About The Patients

 

boatman

In 1837, Congress authorized the construction of the U.S. Marine Hospital in Louisville "for the benefit of sick seamen, boatmen, and other navigators on the western rivers and lakes." In the parlance of the day, "western rivers and lakes" referred to the Ohio and Mississippi river systems, and the Great Lakes. By the 1840s, steamboats dominated river traffic and were the major factor in the growth and development of industry.
The hospital's site, midway between the Louisville and Portland wharves, was selected for the "beneficial effect of a view of the water, and the impressions and associations it would naturally awake in the minds of men whose occupation were so intimately connected with it."
The boatmen served by the hospital worked difficult and dangerous jobs.
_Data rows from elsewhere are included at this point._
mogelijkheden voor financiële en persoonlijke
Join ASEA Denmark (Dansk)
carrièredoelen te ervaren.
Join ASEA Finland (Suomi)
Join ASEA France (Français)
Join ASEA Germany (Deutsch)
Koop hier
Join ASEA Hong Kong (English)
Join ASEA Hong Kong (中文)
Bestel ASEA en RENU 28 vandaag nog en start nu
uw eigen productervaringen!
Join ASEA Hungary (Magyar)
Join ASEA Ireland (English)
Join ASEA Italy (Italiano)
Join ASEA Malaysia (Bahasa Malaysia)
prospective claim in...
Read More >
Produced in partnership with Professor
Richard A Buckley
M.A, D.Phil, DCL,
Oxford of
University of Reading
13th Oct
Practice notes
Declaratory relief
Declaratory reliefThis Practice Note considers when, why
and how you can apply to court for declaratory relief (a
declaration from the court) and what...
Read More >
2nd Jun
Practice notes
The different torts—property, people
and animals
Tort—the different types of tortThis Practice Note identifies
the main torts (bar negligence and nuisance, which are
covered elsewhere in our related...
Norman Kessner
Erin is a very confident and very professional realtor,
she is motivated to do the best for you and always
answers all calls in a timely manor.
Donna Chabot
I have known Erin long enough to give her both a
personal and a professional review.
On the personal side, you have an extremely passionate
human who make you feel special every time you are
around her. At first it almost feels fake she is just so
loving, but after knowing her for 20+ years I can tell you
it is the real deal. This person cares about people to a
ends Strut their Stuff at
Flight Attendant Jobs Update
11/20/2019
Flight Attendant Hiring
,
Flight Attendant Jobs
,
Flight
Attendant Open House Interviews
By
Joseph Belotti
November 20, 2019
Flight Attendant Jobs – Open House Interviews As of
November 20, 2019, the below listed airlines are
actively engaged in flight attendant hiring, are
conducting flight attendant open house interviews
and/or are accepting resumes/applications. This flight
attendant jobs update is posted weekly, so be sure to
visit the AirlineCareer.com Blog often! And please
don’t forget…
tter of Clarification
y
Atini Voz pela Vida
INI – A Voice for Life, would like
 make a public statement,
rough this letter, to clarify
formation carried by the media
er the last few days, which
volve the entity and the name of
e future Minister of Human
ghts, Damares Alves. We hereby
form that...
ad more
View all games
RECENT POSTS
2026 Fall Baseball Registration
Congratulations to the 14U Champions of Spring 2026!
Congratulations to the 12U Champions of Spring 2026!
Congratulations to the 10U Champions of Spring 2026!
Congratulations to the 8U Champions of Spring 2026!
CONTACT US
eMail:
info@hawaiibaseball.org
Injuries due to engine or boiler explosions, wrecks, collisions with river snags and freight handling were common dangers. Exposure to extremes of temperature, from the sub-tropic heat of the Mississippi delta to frigid Great Lakes, claimed victims. Diseases affecting the boatmen included yellow fever, cholera, smallpox and malaria. While docked in the rough port towns of the time, violence, alcoholism and social diseases sent many boatmen to the marine hospitals.

illustration of Marine Hospital

In the early days, 20 cents a month was withheld from their salaries to pay the boatmen's share of their healthcare in marine hospitals, with the federal government also providing support. All classifications of river workers were eligible for treatment. Every mariner, including pilots, captains, pursers, engineers, cooks, stevedores, roustabouts and deckhands, were eligible for treatment and care.